[Collected data entries]
....

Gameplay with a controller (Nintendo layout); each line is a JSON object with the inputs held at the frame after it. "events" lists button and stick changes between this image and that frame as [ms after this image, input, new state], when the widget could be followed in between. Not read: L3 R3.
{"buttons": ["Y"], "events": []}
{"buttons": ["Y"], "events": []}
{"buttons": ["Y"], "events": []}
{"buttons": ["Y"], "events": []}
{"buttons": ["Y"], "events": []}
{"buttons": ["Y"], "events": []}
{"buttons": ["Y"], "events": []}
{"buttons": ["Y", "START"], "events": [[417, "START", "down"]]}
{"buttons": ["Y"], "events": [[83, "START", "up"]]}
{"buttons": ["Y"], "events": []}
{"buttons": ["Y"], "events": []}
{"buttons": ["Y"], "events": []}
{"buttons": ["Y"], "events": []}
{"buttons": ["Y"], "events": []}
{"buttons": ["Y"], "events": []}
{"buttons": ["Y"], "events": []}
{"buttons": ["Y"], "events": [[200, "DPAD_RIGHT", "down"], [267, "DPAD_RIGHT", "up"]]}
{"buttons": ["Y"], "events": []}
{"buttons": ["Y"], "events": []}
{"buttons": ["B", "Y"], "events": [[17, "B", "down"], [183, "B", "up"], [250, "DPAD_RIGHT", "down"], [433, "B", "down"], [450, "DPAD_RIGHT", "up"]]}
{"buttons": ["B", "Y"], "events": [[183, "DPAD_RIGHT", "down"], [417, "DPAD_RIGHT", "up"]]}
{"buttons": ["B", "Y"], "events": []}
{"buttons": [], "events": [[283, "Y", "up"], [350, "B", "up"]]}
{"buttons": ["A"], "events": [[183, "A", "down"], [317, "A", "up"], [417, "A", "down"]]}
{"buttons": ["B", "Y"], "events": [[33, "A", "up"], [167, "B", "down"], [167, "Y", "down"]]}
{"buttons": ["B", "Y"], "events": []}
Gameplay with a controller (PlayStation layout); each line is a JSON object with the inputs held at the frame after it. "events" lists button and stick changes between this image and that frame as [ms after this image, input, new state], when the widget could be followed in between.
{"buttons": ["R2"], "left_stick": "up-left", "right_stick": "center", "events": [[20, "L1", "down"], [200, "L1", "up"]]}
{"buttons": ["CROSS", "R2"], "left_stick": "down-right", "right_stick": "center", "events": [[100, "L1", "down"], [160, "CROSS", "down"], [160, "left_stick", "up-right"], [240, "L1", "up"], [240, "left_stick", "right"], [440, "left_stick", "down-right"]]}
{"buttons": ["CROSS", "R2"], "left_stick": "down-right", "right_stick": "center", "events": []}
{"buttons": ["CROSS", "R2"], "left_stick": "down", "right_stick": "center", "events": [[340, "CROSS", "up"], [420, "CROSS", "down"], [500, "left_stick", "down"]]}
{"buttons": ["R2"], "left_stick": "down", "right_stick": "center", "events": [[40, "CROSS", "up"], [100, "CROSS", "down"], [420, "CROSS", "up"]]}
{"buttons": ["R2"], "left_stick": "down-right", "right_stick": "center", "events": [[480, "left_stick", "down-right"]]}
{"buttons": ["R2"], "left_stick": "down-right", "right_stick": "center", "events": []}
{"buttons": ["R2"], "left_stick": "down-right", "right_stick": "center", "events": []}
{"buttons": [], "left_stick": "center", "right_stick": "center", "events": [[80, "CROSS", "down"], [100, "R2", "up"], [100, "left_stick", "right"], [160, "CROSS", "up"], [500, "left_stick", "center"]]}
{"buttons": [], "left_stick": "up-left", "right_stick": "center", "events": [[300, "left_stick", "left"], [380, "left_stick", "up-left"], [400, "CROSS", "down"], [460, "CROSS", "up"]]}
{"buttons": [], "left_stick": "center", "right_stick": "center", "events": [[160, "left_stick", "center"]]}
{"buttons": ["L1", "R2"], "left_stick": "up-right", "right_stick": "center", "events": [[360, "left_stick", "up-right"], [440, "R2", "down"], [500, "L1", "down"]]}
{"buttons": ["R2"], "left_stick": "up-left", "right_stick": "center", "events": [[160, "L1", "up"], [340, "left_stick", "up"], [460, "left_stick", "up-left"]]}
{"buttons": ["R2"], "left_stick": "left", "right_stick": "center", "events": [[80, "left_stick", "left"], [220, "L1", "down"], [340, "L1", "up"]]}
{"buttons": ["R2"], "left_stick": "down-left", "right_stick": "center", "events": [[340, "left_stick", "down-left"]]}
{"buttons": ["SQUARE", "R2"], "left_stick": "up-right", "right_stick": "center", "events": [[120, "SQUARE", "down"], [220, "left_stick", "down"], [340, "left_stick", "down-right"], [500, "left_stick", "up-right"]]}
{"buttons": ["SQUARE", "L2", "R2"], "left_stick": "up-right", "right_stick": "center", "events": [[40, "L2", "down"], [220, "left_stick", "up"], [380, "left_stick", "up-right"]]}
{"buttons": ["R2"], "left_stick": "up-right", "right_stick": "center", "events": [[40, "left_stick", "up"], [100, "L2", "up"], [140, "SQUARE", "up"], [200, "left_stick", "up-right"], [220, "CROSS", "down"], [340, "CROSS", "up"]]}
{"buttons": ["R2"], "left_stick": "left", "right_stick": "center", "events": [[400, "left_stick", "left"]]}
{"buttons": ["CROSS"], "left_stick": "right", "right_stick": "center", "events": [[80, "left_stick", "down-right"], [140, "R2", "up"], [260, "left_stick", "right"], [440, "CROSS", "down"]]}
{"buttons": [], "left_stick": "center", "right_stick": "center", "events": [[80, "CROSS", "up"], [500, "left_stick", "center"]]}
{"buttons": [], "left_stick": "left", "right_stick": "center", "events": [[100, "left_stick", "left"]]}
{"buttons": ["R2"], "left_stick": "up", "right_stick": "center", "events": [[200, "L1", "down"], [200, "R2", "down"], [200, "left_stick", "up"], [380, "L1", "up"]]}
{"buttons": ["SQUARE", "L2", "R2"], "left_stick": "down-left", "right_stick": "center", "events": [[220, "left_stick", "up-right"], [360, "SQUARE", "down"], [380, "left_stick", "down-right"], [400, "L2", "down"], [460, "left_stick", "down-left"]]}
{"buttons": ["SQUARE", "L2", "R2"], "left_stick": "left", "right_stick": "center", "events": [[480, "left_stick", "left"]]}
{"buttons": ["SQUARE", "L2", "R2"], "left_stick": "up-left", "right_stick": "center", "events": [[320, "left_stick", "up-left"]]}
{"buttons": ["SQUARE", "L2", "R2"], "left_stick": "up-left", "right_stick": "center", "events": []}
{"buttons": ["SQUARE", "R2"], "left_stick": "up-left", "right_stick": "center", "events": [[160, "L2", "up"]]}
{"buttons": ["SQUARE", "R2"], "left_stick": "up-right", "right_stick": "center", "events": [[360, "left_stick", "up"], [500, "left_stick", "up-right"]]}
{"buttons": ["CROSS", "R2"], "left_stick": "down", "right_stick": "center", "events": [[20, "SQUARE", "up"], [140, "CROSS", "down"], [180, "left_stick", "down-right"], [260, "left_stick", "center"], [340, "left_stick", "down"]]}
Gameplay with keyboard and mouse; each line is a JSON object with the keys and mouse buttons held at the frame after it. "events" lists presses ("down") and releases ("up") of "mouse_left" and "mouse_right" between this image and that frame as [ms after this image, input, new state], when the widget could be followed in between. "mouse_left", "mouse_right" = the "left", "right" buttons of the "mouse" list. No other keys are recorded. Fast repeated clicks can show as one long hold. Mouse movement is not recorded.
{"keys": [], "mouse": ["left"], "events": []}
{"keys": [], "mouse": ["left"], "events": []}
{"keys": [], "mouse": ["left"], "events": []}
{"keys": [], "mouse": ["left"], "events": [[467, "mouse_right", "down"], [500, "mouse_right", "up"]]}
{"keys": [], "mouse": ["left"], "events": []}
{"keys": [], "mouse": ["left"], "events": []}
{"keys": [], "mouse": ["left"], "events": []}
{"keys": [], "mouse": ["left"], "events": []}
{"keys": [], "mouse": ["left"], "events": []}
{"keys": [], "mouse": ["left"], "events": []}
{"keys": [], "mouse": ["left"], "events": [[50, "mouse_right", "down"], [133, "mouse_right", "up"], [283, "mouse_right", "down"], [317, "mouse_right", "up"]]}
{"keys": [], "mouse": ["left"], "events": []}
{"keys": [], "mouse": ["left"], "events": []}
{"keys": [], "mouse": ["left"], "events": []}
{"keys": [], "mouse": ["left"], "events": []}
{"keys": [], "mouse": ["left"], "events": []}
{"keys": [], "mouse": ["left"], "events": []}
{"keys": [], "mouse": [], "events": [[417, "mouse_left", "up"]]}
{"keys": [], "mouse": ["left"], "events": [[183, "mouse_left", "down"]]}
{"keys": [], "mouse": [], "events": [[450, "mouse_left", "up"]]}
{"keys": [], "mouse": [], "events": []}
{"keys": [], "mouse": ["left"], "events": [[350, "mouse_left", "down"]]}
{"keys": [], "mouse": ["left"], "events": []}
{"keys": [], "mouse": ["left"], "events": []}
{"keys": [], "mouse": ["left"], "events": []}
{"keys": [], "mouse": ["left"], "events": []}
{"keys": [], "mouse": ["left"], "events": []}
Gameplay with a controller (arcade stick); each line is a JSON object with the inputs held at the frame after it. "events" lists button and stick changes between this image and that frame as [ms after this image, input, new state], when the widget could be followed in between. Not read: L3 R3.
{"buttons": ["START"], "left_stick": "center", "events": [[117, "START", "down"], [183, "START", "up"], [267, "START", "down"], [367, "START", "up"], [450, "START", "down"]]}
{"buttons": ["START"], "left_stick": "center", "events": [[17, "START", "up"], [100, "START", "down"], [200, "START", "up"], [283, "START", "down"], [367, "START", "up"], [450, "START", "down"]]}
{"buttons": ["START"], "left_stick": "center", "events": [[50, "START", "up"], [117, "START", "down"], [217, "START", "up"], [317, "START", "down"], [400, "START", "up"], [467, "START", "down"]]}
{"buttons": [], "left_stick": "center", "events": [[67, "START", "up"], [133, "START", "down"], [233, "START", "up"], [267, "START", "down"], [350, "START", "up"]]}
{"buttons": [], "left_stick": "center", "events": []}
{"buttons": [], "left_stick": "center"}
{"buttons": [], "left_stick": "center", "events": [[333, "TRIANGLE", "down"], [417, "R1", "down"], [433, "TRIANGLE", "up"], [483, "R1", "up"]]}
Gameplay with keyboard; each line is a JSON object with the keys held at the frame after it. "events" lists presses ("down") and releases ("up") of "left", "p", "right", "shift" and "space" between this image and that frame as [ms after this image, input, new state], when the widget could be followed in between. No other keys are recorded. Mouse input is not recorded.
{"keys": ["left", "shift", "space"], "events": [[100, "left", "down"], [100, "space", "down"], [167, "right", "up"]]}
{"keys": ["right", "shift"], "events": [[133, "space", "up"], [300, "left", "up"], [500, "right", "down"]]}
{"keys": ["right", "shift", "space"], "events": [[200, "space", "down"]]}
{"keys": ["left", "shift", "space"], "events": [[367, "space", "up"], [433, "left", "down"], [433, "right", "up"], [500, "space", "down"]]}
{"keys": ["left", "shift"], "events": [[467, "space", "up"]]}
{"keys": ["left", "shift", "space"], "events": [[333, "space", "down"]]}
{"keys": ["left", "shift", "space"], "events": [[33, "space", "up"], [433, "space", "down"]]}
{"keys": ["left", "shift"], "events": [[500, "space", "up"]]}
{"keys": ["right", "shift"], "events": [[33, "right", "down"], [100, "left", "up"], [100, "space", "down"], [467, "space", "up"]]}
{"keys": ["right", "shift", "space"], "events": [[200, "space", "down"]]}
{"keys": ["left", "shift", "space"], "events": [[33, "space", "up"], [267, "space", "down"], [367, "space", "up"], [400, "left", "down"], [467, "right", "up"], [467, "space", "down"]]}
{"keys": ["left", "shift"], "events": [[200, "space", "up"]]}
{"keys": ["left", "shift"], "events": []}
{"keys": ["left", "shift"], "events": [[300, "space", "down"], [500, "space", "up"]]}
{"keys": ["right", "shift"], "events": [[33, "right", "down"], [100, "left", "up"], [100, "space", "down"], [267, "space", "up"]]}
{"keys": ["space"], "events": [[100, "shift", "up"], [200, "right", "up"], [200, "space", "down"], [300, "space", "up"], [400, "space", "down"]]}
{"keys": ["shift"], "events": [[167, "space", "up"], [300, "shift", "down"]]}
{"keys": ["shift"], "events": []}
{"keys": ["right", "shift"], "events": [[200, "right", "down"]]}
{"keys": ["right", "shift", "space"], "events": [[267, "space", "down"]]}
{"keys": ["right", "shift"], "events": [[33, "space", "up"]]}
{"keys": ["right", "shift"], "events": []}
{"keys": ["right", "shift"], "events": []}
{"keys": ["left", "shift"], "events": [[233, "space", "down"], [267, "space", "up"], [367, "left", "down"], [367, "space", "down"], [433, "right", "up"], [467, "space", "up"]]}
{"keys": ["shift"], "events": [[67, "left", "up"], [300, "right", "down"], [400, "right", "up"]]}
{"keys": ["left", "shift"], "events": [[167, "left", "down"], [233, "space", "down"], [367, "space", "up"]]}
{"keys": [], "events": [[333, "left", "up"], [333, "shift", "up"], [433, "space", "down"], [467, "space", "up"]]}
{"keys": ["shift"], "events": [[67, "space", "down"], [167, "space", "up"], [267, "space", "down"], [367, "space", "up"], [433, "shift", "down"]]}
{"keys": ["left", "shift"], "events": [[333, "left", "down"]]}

....

▶ [Required action]: The answer must consist of every line in the records above that contains the word "other".

▶ [Result for this task]:
Gameplay with keyboard and mouse; each line is a JSON object with the keys and mouse buttons held at the frame after it. "events" lists presses ("down") and releases ("up") of "mouse_left" and "mouse_right" between this image and that frame as [ms after this image, input, new state], when the widget could be followed in between. "mouse_left", "mouse_right" = the "left", "right" buttons of the "mouse" list. No other keys are recorded. Fast repeated clicks can show as one long hold. Mouse movement is not recorded.
Gameplay with keyboard; each line is a JSON object with the keys held at the frame after it. "events" lists presses ("down") and releases ("up") of "left", "p", "right", "shift" and "space" between this image and that frame as [ms after this image, input, new state], when the widget could be followed in between. No other keys are recorded. Mouse input is not recorded.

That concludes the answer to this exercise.